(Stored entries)
★ ★ ★
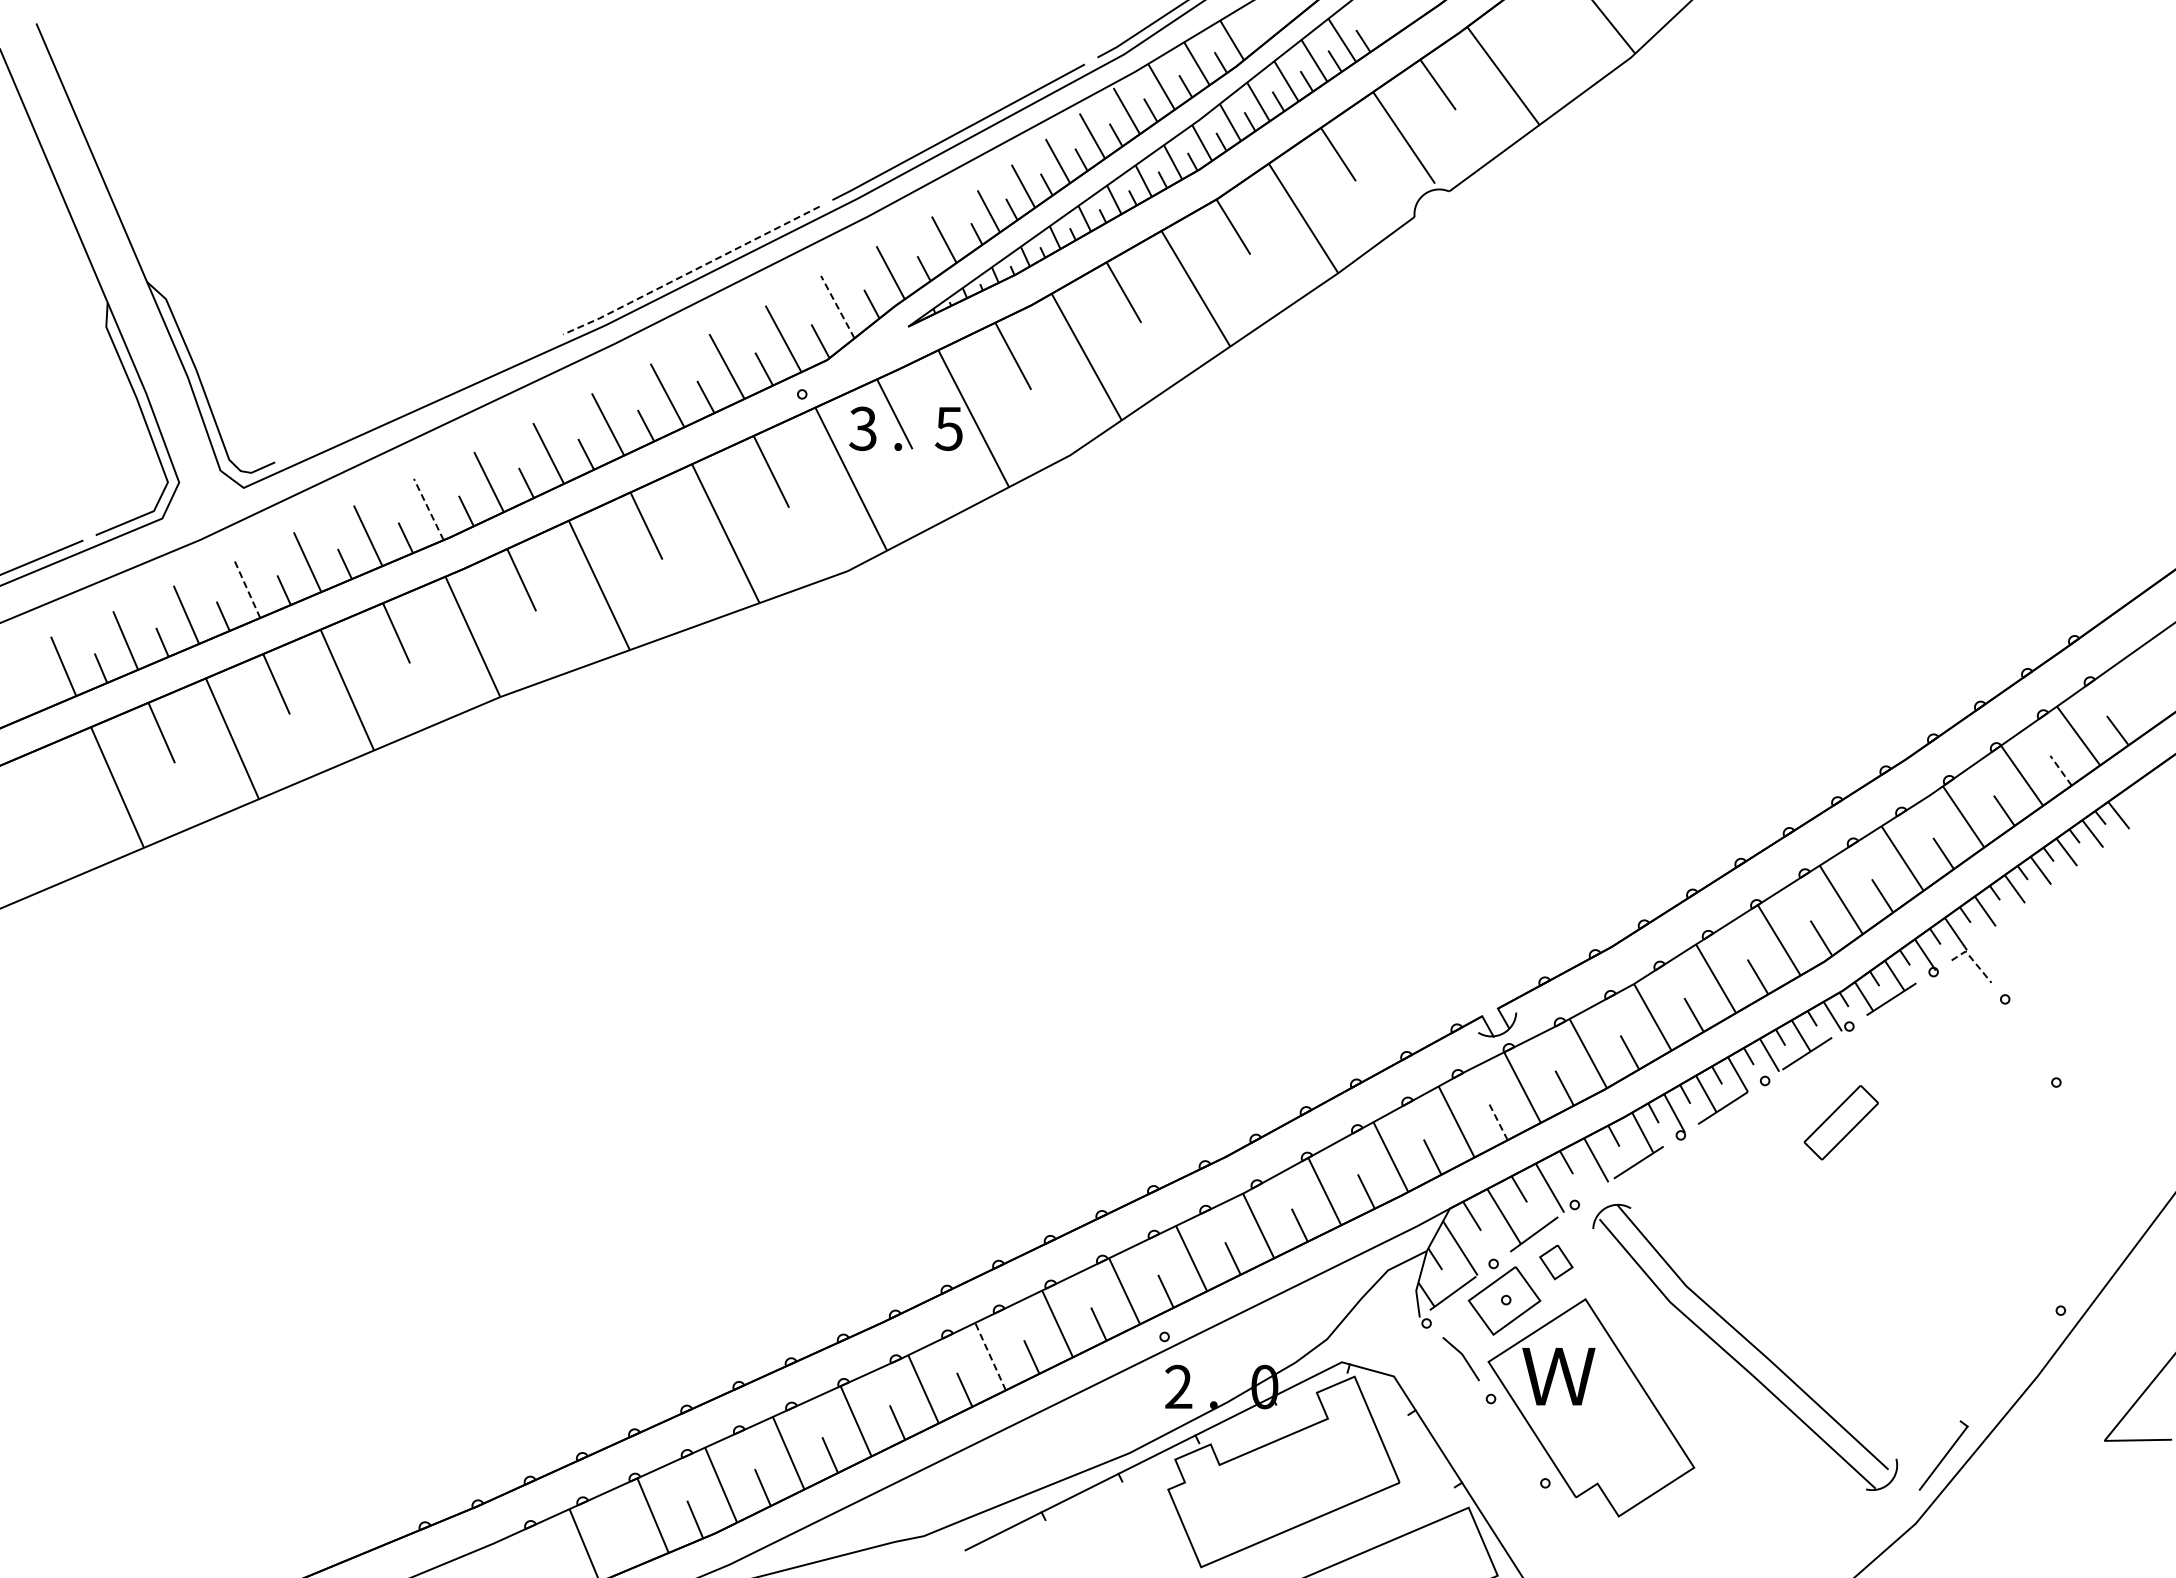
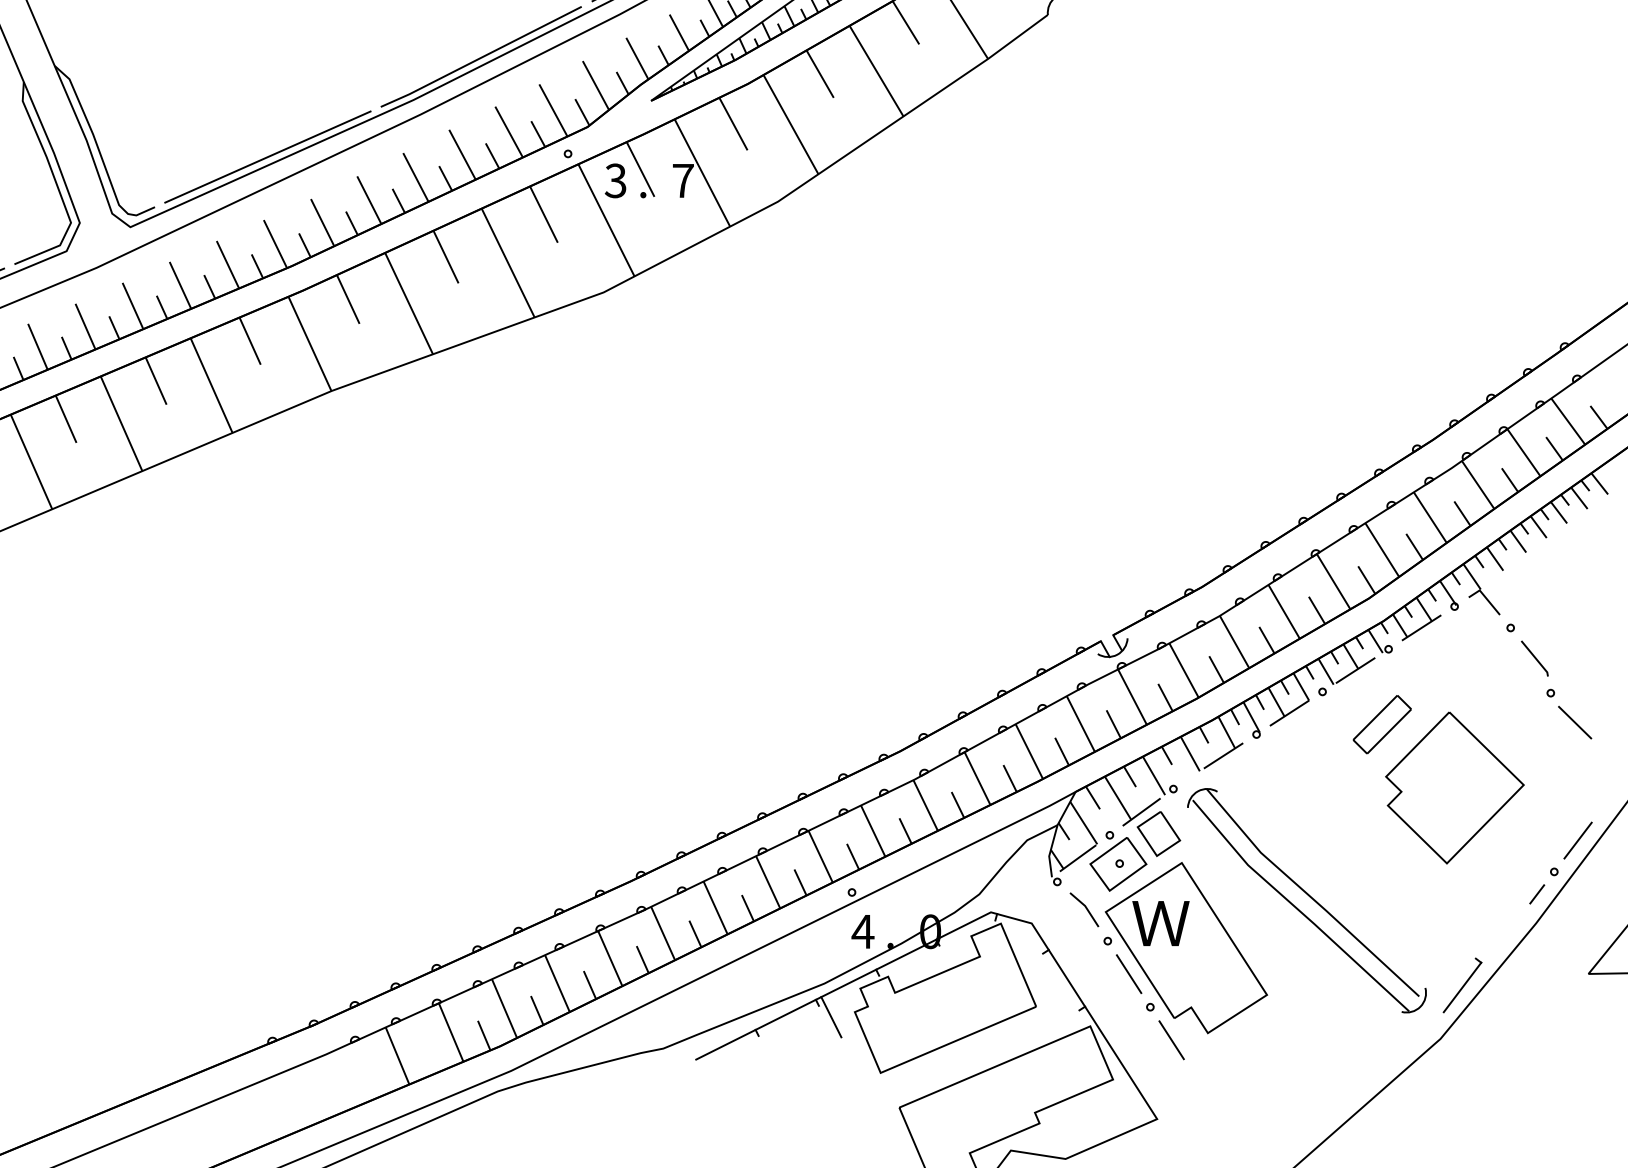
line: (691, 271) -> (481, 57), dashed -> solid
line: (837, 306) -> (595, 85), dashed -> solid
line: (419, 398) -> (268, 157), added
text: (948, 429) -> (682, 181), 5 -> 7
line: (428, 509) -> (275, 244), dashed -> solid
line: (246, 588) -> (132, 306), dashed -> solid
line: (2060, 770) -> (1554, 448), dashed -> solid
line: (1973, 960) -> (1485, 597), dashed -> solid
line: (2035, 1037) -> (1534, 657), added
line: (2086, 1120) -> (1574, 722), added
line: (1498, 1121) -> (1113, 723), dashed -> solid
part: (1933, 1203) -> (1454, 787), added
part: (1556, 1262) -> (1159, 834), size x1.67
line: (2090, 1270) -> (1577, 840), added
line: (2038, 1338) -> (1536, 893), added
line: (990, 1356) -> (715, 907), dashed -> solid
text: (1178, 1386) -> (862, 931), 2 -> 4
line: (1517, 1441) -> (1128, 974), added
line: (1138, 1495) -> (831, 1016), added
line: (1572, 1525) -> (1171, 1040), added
★ ★ ★
WHAT THIS TASK INVOLVES
Give the entries again, exactly and in full, with no image included.

EXERCISE RESPONSE
line: (691, 271) -> (481, 57), dashed -> solid
line: (837, 306) -> (595, 85), dashed -> solid
line: (419, 398) -> (268, 157), added
text: (948, 429) -> (682, 181), 5 -> 7
line: (428, 509) -> (275, 244), dashed -> solid
line: (246, 588) -> (132, 306), dashed -> solid
line: (2060, 770) -> (1554, 448), dashed -> solid
line: (1973, 960) -> (1485, 597), dashed -> solid
line: (2035, 1037) -> (1534, 657), added
line: (2086, 1120) -> (1574, 722), added
line: (1498, 1121) -> (1113, 723), dashed -> solid
part: (1933, 1203) -> (1454, 787), added
part: (1556, 1262) -> (1159, 834), size x1.67
line: (2090, 1270) -> (1577, 840), added
line: (2038, 1338) -> (1536, 893), added
line: (990, 1356) -> (715, 907), dashed -> solid
text: (1178, 1386) -> (862, 931), 2 -> 4
line: (1517, 1441) -> (1128, 974), added
line: (1138, 1495) -> (831, 1016), added
line: (1572, 1525) -> (1171, 1040), added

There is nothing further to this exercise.